**Passage given**
Baroness Hodge of Barking
Main Page: Baroness Hodge of Barking (Labour - Life peer)Department Debates - View all Baroness Hodge of Barking's debates with the Home Office
(2 years, 5 months ago)
Commons ChamberIt is a bizarre day to be debating a really important issue. I am grateful to the Backbench Business Committee for selecting it, and it is a privilege to follow the hon. Member for Thirsk and Malton (Kevin Hollinrake), with whom I am working closely on many of these issues. I will say something a bit general before moving on. Have I got 10 minutes, Mr Deputy Speaker, or a little bit more?
I will keep it tight.
It is shocking but true that it was the tragedy of the war in Ukraine that got our Government to start thinking about the serious threat that the country faces, in both our economy and our society, from the spiralling menace of illicit finance and all that goes with it. I have said many times in the House, and I repeat today, that we will never enjoy sustained, good economic prosperity on the back of dirty money. We earned the reputation on which our superb, successful financial sector was built by being a trusted jurisdiction, and we must maintain that. Today, we are in danger of losing that trust.
The US sees us as a high-risk jurisdiction similar to Cyprus, and Londongrad is becoming a popular term among many. We have moved off our perch as the world’s leaders in fighting economic crime. Moody’s has downgraded us, and we are slipping down the ranks of Transparency International’s corruption perception index. Everything is moving in the wrong direction. That is no surprise because, as the hon. Member said, economic crime is now massive. It costs the country £290 billion annually—more than a quarter of the Government’s total public expenditure—and all of us who are concerned with this area know that that figure is conservative. The latest figures from UK Finance that came out last week suggest that in 2020 there was an 8% increase in fraud, which of course is the biggest component of economic crime.
Much illicit finance, but not all, comes from Russia, through Russian companies and Russian individuals. As various Select Committee reports on the subject show, for too long we have turned a blind eye to the threat that Putin’s kleptocratic regime poses to our economy. Why did we do nothing after the assassination of Alexander Litvinenko in 2006, or after the poisoning of Sergei Skripal in 2018? Those were two brutal attacks on British soil.

**Dataset content**
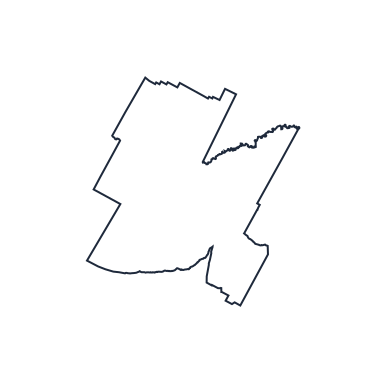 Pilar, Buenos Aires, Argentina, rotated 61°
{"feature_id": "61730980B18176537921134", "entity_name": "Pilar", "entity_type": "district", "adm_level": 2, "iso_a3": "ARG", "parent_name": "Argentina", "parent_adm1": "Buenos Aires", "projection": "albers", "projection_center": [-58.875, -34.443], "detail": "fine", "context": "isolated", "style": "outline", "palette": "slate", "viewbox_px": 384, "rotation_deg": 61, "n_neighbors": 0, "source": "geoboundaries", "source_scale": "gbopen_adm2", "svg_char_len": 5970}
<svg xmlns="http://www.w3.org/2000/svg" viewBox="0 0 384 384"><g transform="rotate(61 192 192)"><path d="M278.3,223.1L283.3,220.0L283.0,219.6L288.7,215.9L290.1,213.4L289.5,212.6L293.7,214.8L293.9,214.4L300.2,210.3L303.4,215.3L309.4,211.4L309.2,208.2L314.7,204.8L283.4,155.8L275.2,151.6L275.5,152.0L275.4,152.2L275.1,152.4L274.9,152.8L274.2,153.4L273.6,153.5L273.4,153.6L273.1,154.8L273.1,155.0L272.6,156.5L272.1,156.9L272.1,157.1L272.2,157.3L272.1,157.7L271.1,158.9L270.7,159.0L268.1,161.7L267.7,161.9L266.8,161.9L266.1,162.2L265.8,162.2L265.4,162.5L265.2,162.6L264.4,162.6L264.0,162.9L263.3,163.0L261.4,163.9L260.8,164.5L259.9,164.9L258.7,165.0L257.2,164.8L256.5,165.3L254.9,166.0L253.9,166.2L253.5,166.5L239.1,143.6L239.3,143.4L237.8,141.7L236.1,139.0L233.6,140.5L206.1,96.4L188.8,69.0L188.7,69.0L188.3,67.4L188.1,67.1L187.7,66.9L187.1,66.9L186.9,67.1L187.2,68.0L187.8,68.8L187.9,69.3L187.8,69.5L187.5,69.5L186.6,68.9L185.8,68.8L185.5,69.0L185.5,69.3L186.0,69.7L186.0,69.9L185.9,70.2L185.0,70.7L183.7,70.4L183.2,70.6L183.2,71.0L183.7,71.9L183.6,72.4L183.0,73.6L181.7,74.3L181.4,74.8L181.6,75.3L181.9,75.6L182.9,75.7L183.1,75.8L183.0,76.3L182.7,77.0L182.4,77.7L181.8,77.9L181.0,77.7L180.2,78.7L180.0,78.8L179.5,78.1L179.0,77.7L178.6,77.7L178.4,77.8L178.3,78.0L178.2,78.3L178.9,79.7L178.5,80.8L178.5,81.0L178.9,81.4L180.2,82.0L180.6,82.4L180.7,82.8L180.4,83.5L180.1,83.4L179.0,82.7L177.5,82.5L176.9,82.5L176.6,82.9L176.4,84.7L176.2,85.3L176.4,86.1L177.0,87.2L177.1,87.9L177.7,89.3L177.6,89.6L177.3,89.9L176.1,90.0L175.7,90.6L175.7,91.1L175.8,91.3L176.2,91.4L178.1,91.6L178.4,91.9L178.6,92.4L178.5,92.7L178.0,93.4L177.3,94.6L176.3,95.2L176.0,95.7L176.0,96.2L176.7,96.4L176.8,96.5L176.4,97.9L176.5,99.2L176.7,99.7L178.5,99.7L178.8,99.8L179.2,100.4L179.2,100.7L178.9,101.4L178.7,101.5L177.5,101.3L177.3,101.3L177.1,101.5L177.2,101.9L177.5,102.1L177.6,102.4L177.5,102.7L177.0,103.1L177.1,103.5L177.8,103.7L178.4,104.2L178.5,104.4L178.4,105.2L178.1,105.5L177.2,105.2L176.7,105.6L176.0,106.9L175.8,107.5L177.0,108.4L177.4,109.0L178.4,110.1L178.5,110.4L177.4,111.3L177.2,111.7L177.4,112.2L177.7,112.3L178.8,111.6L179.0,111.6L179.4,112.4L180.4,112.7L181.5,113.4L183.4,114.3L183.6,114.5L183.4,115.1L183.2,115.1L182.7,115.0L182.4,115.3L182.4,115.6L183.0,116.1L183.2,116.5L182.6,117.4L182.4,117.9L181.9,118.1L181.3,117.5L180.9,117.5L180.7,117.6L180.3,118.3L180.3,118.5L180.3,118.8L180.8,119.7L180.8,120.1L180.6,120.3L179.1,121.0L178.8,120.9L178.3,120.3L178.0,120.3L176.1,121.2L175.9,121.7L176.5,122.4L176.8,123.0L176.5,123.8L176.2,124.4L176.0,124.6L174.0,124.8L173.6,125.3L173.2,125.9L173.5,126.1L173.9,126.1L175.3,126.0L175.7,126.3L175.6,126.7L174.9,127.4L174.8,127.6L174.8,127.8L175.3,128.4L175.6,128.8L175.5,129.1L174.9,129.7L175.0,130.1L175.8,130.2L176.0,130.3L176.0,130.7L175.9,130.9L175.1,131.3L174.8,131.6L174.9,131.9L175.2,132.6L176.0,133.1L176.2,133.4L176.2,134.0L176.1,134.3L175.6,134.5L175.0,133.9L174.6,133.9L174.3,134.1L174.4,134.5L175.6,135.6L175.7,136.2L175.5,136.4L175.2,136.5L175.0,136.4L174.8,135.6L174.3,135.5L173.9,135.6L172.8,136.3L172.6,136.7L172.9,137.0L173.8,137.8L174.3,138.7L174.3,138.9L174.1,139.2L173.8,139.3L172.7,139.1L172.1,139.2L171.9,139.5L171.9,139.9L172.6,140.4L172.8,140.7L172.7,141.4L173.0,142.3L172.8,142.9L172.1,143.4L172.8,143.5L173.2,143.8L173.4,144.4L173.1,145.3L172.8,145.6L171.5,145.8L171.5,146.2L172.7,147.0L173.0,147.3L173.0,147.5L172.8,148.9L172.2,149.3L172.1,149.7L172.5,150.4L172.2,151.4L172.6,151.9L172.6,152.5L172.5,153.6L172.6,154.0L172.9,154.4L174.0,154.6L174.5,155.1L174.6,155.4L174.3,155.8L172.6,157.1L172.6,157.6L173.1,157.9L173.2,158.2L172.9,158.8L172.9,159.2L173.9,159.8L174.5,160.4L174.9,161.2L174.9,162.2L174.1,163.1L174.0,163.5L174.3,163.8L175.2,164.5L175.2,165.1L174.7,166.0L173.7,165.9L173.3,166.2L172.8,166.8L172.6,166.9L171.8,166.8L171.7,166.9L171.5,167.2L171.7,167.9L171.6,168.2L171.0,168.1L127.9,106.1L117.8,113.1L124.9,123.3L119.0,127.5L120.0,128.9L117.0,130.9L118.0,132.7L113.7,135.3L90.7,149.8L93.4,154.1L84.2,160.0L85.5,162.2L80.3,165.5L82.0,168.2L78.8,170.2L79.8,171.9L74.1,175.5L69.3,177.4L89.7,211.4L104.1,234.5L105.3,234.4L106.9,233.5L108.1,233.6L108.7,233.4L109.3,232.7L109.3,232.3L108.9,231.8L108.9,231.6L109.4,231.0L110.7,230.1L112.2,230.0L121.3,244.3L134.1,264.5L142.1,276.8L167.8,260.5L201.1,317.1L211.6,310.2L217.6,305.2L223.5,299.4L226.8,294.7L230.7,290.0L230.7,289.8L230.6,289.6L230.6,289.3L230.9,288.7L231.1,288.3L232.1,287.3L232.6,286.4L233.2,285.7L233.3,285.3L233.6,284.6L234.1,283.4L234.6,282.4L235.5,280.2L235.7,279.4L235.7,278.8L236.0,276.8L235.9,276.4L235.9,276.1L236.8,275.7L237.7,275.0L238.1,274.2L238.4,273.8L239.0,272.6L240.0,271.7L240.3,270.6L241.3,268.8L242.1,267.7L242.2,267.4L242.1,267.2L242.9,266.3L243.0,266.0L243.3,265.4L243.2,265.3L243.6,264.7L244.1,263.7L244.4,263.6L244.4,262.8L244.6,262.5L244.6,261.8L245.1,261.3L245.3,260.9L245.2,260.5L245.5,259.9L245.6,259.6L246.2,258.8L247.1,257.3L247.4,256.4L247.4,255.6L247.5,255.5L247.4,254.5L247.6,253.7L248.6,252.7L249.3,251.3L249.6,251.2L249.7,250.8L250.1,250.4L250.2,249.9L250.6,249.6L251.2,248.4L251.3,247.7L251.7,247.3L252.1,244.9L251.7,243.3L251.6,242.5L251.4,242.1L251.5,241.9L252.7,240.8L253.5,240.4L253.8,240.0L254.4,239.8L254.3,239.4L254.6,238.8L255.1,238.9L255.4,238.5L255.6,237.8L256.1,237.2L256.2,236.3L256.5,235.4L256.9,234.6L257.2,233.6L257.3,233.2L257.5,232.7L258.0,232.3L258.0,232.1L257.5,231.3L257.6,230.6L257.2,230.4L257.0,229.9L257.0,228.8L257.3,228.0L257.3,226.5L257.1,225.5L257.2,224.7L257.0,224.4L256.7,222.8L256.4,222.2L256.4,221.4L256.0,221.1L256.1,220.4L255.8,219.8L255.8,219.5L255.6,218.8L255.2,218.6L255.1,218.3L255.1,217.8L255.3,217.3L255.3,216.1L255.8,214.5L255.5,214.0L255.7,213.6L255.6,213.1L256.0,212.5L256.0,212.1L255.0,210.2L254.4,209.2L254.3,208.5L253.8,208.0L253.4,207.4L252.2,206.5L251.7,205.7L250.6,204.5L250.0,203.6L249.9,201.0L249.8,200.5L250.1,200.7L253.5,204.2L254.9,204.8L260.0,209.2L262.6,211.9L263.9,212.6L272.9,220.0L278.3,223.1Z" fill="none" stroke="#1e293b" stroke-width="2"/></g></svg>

**Written tasks**
A) According to the speech on illicit finance, how much does economic crime cost the country each year?
B) Pick up the speech on illicit finance after its last sentence and keep it going.
None of the data is needed here.

**Answers provided**
A) £290 billion a year, which is more than a quarter of the Government's total public expenditure.

B)
We must add to that the findings of a recent report by Buzzfeed News investigations, which established that between 2003 and 2016, there were 14 more suspicious deaths in the UK of individuals who were hostile to the Russian state. I will mention just three of them. Stephen Curtis, the British lawyer who helped the laundering of money—potentially billions of pounds—in the UK for wealthy Russian oligarchs, died in a helicopter crash in 2004. Alexander Perepilichnyy blew the whistle on a multimillion-pound Government fraud in Russia. He flew to Britain, and died of a so-called heart attack when jogging near his home in Surrey in 2012. The coroner’s inquest said that he died of natural causes, but evidence given, I gather, behind closed doors for national security reasons said that there was no natural cause determined. Some suspect that he was poisoned. Boris Berezovsky, who made his wealth during the collapse of the Soviet Union, was famous because he was key in supporting Putin and getting him into power in Russia. In 2013, he was found hanged in his home.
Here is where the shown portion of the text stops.